TRECHO:

*-*-*

A segunda metade dos anos 1940 e o início da década de 1950 foram bem agitados no meio esportivo brasileiro. A expectativa para a realização da Copa do Mundo no país era altíssima. Grande também era rivalidade entre fluminenses e paulistas, sobretudo no que se referia à definição dos rumos do esporte nacional e na formação da nossa Seleção. Basta abrir os jornais da época para que nos sintamos em meio a um fogo cruzado. Em meio às faíscas, encontramos um dos jornais que mais incentivava essa rivalidade: o Mundo Esportivo.

Na Hemeroteca Digital Brasileira, estão disponíveis centenas de edições de 1946 a 1959, que parecem ser relativas a todo o período de vida do jornal. O Mundo Esportivo era um semanário que circulava nas sextas-feiras tanto na capital quanto no interior do estado de São Paulo. Suas páginas, majoritariamente dominadas pelo futebol, estampavam notícias, crônicas, dados estatísticos, concursos para leitores, ilustrações, reportagens de rua, colunas memorialísticas e demais produções sobre esportes em geral. O periódico procurava deixar o leitor familiarizado com o universo futebolístico a partir de análises objetivas sobre os jogos entre equipes e seleções bem como informações de bastidores. Alguns indícios apontam que o semanário teve grande circulação. A permanência de publicações constantes por mais de dez anos, anúncios publicitários que iam do produto mais banal e rotineiro a passagens aéreas, e propagandas políticas eram frequentes nas páginas do Mundo Esportivo.

Mundo Esportivo, “A Nossa opinião”, 24 jan. 1947. Foto: Reprodução.

*-*-*

O QUE FAZER:
Transcreva na íntegra o trecho acima sobre o jornal Mundo Esportivo, sem mudar nenhuma palavra.

*-*-*

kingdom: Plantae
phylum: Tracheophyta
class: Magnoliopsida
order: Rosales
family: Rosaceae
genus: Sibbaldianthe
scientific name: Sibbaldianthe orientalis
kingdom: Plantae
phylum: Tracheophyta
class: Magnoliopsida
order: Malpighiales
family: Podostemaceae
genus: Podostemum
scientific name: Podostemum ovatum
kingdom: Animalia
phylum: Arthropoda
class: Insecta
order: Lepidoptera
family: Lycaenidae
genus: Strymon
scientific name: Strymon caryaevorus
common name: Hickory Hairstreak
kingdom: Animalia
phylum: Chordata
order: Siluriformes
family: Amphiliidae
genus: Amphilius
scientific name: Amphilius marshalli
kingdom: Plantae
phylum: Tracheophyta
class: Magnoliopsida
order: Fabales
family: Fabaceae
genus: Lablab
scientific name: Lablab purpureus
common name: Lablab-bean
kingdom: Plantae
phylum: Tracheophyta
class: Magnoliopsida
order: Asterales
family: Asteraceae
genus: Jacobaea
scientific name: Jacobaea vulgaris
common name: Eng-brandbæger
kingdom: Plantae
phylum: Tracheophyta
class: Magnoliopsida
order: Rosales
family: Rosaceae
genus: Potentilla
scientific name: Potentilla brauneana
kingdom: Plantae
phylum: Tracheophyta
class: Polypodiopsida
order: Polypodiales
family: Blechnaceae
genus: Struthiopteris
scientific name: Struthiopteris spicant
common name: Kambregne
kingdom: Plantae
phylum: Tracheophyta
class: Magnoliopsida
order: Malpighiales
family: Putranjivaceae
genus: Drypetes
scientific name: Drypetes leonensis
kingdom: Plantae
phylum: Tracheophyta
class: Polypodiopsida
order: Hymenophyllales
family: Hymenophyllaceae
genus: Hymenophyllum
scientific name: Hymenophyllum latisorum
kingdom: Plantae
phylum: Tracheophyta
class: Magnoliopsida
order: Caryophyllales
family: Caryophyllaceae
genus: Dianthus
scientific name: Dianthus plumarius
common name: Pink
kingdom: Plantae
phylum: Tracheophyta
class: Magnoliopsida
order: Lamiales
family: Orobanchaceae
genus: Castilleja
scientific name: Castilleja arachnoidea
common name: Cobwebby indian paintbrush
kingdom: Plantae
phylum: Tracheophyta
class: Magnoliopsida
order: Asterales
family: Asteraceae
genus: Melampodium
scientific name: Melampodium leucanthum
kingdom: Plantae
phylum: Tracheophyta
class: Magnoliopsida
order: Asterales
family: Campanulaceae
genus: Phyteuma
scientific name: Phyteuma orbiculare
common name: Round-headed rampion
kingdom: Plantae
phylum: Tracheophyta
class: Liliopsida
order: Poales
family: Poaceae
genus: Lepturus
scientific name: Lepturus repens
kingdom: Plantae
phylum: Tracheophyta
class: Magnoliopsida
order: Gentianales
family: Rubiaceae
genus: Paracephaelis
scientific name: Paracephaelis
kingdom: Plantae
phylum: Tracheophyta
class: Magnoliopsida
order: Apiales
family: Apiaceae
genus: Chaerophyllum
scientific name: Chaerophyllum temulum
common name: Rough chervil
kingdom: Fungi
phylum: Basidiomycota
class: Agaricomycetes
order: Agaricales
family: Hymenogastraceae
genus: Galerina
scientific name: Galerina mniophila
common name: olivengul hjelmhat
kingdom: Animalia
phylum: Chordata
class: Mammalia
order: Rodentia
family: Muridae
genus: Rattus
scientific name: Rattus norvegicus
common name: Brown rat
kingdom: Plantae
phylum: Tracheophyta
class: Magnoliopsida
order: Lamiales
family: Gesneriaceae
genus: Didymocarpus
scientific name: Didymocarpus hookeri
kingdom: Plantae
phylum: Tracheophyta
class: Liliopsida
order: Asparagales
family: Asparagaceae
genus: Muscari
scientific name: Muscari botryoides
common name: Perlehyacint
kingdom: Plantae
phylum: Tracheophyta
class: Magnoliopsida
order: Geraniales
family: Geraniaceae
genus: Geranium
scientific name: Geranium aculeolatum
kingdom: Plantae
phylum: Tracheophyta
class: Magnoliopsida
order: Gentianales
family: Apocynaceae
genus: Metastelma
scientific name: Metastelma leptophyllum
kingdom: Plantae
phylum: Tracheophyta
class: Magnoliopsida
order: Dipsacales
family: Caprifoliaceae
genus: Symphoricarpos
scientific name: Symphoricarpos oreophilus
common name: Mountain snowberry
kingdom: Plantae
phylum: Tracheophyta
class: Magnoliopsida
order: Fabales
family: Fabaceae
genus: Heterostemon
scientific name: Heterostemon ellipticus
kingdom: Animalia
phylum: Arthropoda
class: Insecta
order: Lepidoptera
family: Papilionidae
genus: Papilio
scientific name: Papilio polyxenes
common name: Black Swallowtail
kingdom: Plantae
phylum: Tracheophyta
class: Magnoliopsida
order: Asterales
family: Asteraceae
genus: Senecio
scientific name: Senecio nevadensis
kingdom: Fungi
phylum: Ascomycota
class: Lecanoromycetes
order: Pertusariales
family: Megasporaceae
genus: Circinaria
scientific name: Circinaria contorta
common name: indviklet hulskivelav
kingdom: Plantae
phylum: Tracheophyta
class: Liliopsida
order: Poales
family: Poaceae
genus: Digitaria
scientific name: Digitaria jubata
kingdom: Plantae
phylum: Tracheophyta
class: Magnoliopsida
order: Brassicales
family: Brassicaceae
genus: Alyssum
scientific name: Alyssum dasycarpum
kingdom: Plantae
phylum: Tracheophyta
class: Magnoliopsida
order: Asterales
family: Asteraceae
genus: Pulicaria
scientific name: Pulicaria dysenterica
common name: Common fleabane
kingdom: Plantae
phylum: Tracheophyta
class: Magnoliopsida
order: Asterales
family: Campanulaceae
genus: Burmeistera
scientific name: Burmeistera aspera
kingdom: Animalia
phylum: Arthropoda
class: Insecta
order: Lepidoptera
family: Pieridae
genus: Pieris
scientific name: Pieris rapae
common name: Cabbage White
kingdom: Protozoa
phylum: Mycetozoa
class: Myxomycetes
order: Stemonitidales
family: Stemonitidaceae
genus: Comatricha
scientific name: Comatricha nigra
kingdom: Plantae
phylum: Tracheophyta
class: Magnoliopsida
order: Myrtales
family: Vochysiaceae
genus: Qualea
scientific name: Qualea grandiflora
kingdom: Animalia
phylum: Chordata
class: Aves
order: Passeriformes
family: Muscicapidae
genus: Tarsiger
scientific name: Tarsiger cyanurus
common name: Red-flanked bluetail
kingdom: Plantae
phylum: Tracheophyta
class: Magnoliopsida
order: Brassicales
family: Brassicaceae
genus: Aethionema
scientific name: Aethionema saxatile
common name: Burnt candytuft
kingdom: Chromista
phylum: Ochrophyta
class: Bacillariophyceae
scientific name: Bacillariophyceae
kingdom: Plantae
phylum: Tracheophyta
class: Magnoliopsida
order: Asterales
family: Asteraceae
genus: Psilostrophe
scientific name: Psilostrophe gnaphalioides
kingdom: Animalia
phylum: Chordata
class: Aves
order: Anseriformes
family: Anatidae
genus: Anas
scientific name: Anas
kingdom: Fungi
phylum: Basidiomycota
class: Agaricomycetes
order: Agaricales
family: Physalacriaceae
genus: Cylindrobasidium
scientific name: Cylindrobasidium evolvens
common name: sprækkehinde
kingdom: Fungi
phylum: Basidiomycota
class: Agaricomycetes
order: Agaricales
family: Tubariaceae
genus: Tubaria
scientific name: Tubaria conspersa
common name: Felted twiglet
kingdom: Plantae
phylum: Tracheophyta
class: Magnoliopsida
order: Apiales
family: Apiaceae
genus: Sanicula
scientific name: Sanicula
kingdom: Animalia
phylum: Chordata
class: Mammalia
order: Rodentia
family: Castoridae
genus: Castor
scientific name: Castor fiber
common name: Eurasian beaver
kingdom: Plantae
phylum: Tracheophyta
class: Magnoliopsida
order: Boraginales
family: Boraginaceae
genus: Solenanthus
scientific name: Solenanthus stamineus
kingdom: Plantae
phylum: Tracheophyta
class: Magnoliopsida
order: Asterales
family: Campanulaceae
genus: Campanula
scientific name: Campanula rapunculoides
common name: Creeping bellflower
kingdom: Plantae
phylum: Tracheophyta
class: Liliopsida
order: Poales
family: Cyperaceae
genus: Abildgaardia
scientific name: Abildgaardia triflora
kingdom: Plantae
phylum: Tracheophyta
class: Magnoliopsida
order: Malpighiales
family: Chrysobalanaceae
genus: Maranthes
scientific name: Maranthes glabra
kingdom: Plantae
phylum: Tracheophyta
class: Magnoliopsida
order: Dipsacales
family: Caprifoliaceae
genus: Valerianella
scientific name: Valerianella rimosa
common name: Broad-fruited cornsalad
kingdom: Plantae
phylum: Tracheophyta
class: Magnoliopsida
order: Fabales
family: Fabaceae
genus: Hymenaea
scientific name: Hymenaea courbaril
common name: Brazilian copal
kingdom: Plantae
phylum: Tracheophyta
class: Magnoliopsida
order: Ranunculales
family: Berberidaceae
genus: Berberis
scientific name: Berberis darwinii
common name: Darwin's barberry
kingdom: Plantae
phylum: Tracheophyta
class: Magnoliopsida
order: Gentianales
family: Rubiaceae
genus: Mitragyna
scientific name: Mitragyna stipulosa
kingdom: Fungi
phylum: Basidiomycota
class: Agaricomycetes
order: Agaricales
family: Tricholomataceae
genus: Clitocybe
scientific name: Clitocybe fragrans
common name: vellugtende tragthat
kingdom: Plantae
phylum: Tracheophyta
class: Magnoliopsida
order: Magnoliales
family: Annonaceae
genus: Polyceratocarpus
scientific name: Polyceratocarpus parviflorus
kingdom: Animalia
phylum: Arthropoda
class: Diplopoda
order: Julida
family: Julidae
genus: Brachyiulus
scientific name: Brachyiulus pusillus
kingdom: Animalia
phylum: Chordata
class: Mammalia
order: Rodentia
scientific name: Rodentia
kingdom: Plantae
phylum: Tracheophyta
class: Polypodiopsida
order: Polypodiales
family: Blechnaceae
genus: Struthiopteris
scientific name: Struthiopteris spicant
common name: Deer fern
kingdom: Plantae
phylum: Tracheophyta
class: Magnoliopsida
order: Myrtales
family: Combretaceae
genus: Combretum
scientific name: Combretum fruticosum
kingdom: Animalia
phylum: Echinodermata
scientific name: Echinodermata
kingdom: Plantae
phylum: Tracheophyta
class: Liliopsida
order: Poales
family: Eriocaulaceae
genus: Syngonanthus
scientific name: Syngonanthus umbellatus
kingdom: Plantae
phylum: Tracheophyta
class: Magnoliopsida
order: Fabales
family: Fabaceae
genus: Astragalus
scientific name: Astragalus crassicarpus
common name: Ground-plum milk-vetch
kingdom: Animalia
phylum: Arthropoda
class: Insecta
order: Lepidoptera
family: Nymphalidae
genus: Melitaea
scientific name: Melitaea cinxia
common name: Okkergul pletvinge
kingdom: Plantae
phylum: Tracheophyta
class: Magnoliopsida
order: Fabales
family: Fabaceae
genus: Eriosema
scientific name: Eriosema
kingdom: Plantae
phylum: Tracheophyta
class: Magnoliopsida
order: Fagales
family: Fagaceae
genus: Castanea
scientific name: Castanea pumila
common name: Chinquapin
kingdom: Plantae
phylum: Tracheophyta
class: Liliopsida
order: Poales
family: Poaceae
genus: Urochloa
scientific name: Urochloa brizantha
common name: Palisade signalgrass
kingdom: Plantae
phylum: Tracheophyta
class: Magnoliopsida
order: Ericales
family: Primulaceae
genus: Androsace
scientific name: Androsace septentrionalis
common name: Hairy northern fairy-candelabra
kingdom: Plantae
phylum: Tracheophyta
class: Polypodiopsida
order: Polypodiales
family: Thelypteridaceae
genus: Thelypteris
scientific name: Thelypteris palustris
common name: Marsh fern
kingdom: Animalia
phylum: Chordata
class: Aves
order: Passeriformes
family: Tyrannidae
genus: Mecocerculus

*-*-*

RESPOSTA:
A segunda metade dos anos 1940 e o início da década de 1950 foram bem agitados no meio esportivo brasileiro. A expectativa para a realização da Copa do Mundo no país era altíssima. Grande também era rivalidade entre fluminenses e paulistas, sobretudo no que se referia à definição dos rumos do esporte nacional e na formação da nossa Seleção. Basta abrir os jornais da época para que nos sintamos em meio a um fogo cruzado. Em meio às faíscas, encontramos um dos jornais que mais incentivava essa rivalidade: o Mundo Esportivo.

Na Hemeroteca Digital Brasileira, estão disponíveis centenas de edições de 1946 a 1959, que parecem ser relativas a todo o período de vida do jornal. O Mundo Esportivo era um semanário que circulava nas sextas-feiras tanto na capital quanto no interior do estado de São Paulo. Suas páginas, majoritariamente dominadas pelo futebol, estampavam notícias, crônicas, dados estatísticos, concursos para leitores, ilustrações, reportagens de rua, colunas memorialísticas e demais produções sobre esportes em geral. O periódico procurava deixar o leitor familiarizado com o universo futebolístico a partir de análises objetivas sobre os jogos entre equipes e seleções bem como informações de bastidores. Alguns indícios apontam que o semanário teve grande circulação. A permanência de publicações constantes por mais de dez anos, anúncios publicitários que iam do produto mais banal e rotineiro a passagens aéreas, e propagandas políticas eram frequentes nas páginas do Mundo Esportivo.

Mundo Esportivo, “A Nossa opinião”, 24 jan. 1947. Foto: Reprodução.